* [Exercise requirements]: For the data below, give the number of lines containing "Paulo" and nothing more.

-- Opening Marker --

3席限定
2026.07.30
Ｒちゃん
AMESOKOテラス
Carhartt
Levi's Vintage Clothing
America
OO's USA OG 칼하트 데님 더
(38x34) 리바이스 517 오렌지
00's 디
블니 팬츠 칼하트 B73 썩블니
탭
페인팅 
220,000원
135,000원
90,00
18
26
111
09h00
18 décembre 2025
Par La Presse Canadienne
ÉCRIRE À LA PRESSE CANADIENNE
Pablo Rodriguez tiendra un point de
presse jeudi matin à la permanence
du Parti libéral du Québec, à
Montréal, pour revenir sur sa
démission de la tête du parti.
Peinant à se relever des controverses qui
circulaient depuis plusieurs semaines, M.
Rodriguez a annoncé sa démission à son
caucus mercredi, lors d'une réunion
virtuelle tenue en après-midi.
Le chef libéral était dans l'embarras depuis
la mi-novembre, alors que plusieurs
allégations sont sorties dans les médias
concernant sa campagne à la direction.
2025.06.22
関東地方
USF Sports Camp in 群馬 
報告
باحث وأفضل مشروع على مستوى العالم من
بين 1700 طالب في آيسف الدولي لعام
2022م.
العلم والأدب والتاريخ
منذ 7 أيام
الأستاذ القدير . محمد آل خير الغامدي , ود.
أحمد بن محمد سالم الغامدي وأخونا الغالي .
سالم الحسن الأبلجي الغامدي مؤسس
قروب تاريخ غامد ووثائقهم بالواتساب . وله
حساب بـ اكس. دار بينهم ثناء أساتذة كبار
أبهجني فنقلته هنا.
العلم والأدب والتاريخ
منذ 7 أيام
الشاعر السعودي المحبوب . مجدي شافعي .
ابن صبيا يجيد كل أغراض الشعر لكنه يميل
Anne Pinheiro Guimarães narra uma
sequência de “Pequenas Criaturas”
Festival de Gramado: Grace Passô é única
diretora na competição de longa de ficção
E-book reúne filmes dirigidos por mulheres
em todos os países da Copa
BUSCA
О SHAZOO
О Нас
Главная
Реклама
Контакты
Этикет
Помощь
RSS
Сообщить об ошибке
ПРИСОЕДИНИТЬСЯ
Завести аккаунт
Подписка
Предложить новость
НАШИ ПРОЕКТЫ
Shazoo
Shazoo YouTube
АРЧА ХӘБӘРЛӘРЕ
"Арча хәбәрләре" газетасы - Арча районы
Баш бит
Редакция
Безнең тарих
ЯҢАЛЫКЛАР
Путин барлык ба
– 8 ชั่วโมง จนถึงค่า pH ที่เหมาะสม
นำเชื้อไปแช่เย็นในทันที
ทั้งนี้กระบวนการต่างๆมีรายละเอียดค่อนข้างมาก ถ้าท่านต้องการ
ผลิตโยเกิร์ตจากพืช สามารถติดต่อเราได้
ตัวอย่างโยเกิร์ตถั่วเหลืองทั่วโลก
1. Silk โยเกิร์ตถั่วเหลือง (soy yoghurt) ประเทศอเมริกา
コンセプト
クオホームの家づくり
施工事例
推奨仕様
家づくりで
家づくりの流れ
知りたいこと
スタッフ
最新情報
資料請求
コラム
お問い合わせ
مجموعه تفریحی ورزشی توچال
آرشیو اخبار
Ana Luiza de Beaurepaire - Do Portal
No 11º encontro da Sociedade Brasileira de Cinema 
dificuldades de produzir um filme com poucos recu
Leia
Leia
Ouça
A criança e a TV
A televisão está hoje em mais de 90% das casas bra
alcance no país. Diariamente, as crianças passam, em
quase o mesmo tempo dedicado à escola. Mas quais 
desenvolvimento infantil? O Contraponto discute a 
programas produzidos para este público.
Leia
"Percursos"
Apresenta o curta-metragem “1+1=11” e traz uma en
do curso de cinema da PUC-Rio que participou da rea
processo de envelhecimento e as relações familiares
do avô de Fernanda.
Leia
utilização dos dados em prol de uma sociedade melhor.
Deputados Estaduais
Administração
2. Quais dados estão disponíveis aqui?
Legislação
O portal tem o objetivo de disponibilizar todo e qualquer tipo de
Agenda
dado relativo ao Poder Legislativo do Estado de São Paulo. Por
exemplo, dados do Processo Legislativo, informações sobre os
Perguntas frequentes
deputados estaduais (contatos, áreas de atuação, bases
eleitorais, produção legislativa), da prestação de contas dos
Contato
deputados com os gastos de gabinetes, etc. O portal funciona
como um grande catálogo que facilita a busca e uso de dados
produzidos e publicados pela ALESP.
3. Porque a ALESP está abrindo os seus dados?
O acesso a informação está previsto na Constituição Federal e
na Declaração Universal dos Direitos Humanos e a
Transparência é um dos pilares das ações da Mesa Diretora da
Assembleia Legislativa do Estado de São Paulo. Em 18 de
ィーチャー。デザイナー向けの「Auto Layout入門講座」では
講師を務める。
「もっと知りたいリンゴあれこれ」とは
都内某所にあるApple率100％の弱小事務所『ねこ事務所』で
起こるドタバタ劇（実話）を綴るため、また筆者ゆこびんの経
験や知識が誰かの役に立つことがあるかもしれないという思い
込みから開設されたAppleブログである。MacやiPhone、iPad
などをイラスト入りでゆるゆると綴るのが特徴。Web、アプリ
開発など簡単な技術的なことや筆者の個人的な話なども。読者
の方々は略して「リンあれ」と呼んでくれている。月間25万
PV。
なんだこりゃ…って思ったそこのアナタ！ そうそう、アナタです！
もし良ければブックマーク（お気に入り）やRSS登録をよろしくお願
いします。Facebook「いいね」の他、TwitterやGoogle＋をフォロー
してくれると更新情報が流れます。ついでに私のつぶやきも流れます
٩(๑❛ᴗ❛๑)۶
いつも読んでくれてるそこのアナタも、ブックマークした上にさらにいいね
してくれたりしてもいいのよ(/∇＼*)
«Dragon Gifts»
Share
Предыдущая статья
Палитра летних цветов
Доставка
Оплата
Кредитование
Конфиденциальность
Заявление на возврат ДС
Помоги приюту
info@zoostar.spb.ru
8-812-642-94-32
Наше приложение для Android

-- Closing Marker --

* [Completed task]: 2